自分の席にたどり着いた時、「おめでとー!」と教室の入り口で男子たちの声が上がった。今教室に入ってきたのはまさに隣の席の男子だった。どうやら、今日は彼の誕生日らしい。誕生日だからここまでお菓子を積んであったのか。こんなことをしているのを見ると久しぶりに高校生になったと実感した。

主役はみんなにお礼を言いながら自分の席に向かった。そこで、大きな歓声を上げた。男子でもここまでのお菓子を見るとテンション上がるんだな、と思った。それから、みんなで写真を撮り、お菓子を片付け始めた。
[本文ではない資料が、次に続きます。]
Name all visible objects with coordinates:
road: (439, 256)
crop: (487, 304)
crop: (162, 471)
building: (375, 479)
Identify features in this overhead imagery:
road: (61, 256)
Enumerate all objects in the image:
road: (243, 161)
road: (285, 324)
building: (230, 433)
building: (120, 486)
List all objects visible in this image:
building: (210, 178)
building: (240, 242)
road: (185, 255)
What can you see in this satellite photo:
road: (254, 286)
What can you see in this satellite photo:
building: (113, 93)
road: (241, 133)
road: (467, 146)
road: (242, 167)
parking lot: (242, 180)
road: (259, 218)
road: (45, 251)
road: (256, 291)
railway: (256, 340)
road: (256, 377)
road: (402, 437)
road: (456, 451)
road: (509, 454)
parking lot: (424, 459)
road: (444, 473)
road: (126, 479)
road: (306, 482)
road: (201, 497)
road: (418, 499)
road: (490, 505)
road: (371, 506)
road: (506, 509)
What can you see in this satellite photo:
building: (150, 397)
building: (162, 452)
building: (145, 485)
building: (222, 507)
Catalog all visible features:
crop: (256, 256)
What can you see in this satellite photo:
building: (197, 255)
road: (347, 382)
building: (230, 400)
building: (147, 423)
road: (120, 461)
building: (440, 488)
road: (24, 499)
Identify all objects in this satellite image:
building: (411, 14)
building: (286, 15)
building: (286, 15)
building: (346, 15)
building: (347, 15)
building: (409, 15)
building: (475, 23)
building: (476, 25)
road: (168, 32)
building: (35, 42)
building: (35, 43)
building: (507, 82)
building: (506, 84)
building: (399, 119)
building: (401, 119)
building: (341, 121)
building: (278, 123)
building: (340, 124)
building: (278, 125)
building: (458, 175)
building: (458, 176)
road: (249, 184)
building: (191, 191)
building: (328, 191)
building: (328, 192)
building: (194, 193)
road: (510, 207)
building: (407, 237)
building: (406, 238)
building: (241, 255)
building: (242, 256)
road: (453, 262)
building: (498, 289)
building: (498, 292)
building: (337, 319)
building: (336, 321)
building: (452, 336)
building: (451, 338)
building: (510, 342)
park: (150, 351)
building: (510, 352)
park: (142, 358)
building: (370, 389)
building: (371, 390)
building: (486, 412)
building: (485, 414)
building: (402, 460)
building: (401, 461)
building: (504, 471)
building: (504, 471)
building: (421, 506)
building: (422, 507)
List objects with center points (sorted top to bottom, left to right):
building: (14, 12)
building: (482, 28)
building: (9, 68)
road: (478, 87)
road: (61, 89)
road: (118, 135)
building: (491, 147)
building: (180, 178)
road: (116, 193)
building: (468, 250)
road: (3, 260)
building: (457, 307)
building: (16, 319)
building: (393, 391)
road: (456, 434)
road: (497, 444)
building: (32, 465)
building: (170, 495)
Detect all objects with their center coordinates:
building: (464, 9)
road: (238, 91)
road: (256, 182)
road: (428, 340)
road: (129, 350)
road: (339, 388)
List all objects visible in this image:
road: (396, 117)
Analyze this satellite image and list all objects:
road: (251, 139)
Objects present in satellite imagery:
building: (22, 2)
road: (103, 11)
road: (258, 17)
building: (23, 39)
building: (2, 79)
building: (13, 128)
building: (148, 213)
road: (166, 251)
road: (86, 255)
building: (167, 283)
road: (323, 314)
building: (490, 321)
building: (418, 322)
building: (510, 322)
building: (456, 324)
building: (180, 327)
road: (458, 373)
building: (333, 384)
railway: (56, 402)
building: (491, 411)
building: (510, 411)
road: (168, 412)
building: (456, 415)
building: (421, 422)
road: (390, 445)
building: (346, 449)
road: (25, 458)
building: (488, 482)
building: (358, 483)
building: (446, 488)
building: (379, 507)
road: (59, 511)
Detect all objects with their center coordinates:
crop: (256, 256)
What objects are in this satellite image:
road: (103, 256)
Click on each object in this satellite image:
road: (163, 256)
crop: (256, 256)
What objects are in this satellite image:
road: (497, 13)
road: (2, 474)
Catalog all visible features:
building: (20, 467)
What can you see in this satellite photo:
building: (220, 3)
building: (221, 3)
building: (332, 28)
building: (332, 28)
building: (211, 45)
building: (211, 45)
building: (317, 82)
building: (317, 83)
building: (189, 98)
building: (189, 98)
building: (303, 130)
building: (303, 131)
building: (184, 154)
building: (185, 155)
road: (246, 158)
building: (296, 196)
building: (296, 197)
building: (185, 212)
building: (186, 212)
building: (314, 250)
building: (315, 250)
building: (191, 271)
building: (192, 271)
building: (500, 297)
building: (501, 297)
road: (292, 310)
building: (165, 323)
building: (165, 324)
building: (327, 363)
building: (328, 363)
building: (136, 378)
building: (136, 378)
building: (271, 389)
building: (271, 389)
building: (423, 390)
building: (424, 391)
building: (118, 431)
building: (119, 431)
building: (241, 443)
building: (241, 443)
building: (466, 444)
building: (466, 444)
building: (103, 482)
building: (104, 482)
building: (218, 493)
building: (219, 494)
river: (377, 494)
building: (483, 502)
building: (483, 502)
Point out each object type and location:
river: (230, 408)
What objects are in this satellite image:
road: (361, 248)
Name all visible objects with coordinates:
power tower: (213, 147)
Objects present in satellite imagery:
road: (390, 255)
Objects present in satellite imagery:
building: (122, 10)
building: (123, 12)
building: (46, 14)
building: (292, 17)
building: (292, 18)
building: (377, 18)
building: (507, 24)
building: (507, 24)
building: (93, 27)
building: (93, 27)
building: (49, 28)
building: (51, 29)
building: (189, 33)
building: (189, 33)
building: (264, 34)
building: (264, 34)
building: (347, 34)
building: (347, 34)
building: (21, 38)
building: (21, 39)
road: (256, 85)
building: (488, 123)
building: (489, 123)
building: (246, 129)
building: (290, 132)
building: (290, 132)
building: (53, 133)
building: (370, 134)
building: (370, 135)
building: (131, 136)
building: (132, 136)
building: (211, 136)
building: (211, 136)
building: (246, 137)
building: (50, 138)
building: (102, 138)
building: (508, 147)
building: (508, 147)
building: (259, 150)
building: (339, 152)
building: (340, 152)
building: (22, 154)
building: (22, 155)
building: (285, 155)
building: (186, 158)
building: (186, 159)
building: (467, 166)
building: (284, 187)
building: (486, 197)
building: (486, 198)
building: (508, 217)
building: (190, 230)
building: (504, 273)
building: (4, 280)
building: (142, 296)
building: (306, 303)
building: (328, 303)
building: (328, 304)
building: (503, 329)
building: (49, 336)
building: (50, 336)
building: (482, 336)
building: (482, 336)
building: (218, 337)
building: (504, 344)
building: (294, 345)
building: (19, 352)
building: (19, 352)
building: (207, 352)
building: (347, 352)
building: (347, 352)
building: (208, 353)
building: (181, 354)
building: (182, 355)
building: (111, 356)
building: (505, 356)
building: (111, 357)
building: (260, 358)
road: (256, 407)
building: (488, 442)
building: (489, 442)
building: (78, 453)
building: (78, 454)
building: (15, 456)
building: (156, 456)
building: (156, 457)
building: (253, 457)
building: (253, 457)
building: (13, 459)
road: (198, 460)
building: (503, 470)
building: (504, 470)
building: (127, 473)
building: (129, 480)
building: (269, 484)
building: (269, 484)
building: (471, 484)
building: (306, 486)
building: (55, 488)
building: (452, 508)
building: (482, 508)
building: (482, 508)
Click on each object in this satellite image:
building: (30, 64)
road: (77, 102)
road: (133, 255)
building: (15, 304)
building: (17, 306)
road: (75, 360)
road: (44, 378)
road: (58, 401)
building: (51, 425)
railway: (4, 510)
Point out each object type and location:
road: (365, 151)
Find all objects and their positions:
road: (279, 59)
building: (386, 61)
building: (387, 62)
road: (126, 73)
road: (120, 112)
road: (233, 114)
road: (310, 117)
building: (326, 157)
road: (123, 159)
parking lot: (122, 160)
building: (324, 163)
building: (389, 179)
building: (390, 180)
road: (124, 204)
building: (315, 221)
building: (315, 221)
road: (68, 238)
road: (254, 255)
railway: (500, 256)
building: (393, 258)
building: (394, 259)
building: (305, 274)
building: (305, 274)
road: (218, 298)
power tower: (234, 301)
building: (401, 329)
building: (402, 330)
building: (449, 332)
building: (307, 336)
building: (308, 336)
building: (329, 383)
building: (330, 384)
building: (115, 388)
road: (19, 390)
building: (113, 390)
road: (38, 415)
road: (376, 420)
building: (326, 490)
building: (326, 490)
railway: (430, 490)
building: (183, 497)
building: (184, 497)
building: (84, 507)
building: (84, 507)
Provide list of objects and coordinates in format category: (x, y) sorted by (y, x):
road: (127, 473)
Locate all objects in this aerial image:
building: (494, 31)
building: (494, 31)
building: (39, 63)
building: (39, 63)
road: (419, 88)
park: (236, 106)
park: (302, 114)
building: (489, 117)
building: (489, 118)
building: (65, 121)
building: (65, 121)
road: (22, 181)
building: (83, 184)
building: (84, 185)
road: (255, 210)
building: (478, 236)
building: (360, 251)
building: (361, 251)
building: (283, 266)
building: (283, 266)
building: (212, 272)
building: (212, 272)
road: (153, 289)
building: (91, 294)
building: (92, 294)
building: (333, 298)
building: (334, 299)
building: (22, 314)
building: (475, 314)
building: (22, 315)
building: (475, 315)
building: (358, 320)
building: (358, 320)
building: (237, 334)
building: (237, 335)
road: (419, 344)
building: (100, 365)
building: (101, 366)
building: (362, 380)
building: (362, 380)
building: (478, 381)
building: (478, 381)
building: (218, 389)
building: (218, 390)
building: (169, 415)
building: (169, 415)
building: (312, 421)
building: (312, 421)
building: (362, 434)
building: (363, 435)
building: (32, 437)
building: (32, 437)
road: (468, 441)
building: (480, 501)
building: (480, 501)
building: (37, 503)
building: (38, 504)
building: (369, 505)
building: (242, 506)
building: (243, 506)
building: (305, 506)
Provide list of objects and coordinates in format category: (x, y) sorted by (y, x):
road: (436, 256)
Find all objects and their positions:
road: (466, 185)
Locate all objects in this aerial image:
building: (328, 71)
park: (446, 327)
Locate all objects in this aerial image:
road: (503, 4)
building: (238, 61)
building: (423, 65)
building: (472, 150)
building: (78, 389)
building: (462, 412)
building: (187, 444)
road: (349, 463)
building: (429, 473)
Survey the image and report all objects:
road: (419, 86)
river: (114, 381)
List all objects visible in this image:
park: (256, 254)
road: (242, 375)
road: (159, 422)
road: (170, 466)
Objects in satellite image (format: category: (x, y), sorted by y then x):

買ってきた時のビニール袋をちゃんと取っておいてくれたらしい。

「ごめんね、うるさくしちゃって」

「いや気にしなくていいよ」

お菓子でぱんぱんになった袋を机の横に引っ掛け、開いた机の上にバックをようやく置けたところで、隣の席に座っていた私に謝罪を入れてきた。

私は、祝われている人見て妬ましく思うほど、根は腐っていない。

「そうだ、このお菓子食べれる?」

「え、食べれるよ。むしろ好き」

「じゃあ、1つもらってよ。こんなにあっても俺食べきれないし」

そういうと、横の袋からお菓子を一つ取り出すと私に渡した。

「ありがと。あと、誕生日おめでとう」

「おう、ありがとうな」

この人こんな顔ができたんだ。

それから、続々と登校してくる人たちに彼はお菓子のことでいじられていた。それを彼は楽しそうに受け答えしていた。私もそのあとに仲のいい子がこちらに来たので、そのこと別の子のところに行って、他愛もない談笑を始めた。

お菓子をもらったことがきっかけだったのか分からないが、そのこと話すようになった。最初は授業中に分からないところを聞かれたのを教える程度だった。そのうちに、授業とも関係ない話もするようになった。びっくりするほど、共通の話題がなかったが、話しているときはそれなりに楽しかった。

それからすぐに、私たちに週番が回ってきた。